Tasks and exercises |
**A.** In the insect blog, how many cocoons did the writer's mom promise as a birthday gift?
**B.** Extend the insect blog, picking up right after its final sentence about starting on felt pupae.

Extract to read |
********************

Tuesday, June 23, 2009

sustainability

except for the last photo, these were all taken of a museum display from when they had an exhibition on silk. i took copies of the Japanese photos part of the exhibit too. it's interesting to see how certain things don't change despite the technological advances.

anyway, despite what i said in the previous about the pins and human actions being brutal, i'm more interested in how we as humans could coexist with nature, and how we utilize resources without being wasteful. (i do think traditional sericulture is good for sustainability for that reason.) i'm glad the Field Museum and other institutions keep specimens of creatures so we can enjoy and learn. my little photo project is going to take months, but travelling around the world in hope of finding these creatures would take more than a lifetime i'm sure... (and if i had my way, i'd rather not stuck in samsara for too long, thank you very much. :P)



















































Monday, June 22, 2009

Field trip


Had my appointment with Jim, one of the insect curators at the Field Museum, on Friday. What a nice and helpful guy! And what an incredible collection! It was quite amazing to see all the rows of rows of shelves that reminded me of library stacks and knowing in each, there are hundreds of specimens. I wish I had the time to go through all of them. As it was I spent about 3 hours there, and photographed about 15 trays of specimens - a small fraction of the ones I'd like to go through for this project... Apologies to Jim, who has to escort me to and from the space, for the upcoming pestering! :P


So here are the first photos I "processed" in Photoshop, taken with a nikon 60mm ("Bob" - no, I don't name all my lens, just this one, which started jokingly and stuck.)

One thing that struck me as I was looking at the trays is the incredible beauty and equal brutality of the pinned insects. It was almost surreal. (The other was how amazing these scientists' brains must be, to contain all "faces" and the strings of crazy long names.) With that in mind, I made the colors more vibrant, like how they would look when they were alive (some, over a hundred years ago). I'm fascinated by the pins and the patterns that showed obvious human arrangement. I like how they emphasize the beauty and brutality of life and death, and human's interaction with nature.





(dunno why this is underlined - technical glitch - not emphasizing content...)

Found an on-line site that sells live cocoons and eggs!! I wanted Ios (featured in this group of photos) but right now they only have luna moths. It seemed luna are easier to rear and possible to do so indoors anyway. So now I have to see if I can find sources of food nearby (which would be "fun", since I can only recognize gingko trees). My mom's promised to get me 7 cocoons for my birthday. The real gift is she's going to help me take care of them and manage the cats! Happy birthday to me!!










Sunday, June 14, 2009

Pupae



While the 3rd (and currently final) batch of thrift store dollies are drying and their hair conditioning, I started on the next project: felt pupae.

********************

Supplied records |
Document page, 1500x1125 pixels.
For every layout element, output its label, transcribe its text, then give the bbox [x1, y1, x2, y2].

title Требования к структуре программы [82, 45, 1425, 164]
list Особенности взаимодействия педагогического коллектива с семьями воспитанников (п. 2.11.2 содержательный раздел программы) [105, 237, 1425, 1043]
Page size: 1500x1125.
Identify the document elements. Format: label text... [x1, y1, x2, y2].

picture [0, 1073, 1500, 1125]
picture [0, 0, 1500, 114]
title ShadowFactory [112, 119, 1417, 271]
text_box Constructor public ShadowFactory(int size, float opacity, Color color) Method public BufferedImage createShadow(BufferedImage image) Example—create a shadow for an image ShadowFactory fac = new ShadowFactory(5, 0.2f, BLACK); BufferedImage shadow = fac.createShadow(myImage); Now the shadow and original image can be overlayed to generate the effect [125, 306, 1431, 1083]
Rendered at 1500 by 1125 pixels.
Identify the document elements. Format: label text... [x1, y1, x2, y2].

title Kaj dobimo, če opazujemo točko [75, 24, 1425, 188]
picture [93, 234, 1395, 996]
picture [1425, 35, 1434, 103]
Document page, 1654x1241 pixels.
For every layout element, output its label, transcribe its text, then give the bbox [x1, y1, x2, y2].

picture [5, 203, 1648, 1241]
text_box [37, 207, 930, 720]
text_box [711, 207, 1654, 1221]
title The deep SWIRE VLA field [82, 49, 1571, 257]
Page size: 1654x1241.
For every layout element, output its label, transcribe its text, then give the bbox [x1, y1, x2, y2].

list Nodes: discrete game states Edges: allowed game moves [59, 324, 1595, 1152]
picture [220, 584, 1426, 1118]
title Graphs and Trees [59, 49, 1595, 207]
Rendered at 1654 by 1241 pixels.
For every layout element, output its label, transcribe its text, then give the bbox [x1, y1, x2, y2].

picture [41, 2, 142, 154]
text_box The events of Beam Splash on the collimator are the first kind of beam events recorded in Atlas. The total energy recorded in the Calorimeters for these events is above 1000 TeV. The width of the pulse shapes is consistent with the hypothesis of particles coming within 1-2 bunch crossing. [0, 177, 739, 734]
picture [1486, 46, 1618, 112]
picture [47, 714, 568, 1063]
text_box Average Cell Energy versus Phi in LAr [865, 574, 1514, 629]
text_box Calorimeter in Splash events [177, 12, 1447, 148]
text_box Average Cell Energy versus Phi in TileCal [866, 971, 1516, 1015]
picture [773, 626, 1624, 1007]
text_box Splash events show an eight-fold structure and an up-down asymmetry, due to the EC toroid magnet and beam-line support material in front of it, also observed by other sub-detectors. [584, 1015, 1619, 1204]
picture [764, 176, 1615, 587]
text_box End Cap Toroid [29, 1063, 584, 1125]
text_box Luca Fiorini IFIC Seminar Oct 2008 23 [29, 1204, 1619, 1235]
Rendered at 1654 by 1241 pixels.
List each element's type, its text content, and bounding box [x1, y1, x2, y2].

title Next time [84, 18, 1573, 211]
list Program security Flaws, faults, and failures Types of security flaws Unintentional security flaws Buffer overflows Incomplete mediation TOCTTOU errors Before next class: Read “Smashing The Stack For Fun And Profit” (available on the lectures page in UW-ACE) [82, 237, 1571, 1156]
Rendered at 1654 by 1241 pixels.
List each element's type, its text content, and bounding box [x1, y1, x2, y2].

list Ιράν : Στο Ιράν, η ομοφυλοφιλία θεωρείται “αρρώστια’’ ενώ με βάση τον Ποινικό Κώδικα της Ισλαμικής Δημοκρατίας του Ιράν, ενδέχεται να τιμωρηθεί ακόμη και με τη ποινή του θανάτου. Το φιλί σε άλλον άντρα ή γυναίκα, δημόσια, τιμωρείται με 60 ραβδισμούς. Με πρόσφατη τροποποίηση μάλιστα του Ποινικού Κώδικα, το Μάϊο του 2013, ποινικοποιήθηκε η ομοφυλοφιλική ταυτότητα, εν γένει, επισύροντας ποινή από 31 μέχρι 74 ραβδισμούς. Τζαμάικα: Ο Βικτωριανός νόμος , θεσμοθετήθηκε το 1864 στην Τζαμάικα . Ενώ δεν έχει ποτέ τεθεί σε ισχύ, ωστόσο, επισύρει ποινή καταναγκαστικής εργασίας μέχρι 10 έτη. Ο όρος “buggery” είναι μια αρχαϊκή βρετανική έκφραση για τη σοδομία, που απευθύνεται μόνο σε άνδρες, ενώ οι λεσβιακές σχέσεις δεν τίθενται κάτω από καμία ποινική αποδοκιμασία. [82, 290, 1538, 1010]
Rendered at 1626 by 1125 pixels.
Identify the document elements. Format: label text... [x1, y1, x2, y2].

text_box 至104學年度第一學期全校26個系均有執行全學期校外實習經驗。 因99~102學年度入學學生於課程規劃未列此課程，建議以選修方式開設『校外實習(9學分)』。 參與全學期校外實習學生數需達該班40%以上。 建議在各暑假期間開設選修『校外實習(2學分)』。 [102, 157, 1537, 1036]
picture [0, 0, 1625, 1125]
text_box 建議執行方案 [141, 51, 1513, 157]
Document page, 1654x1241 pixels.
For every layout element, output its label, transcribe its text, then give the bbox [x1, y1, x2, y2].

********************

Outputs for the tasks |
**A.** Seven cocoons.

**B.**
As I'm sewing these pieces, I remembered hemming pants when I was young - like 10-years-old-young, or maybe even younger than that. There was this commercial tailor in the building my grandmother and I were living, and she'd get pants from them to hem. I remember sitting near the floor with my grandmother and great aunt, and listening to their conversations while we sewed. Whatever money I earned was mine to keep, I recall. Even before the fashion dept. I knew how to make patterns and sew, because those were simply skills a girl should have.

Having to work for pocket money stopped when my mom came back from Paris, and I started getting allowances instead. Then, my free time got filled with lessons and extra-curricular studies. In contrast, when my grandmother's teacher told my great-grandfather she, too, would make a good teacher one day, he immediately withdrew her from school saying girls didn't need to know so much.

It's interesting, looking back, how values change as societies evolve, and what girls/women are supposed to do, and what skills are valued, etc... I wish I remembered all the stuff my grandmother and great aunt talked about.

Anyway, still 37 of these to go. Oh, goodie!

Tuesday, June 9, 2009

Strange Orange


Yeah, a few of them are not quite Barbies... There's actually an Olsen twin doll in there. Don't know what I'm doing with it yet...

Here they're cleaned and waiting for the hair treatment to work...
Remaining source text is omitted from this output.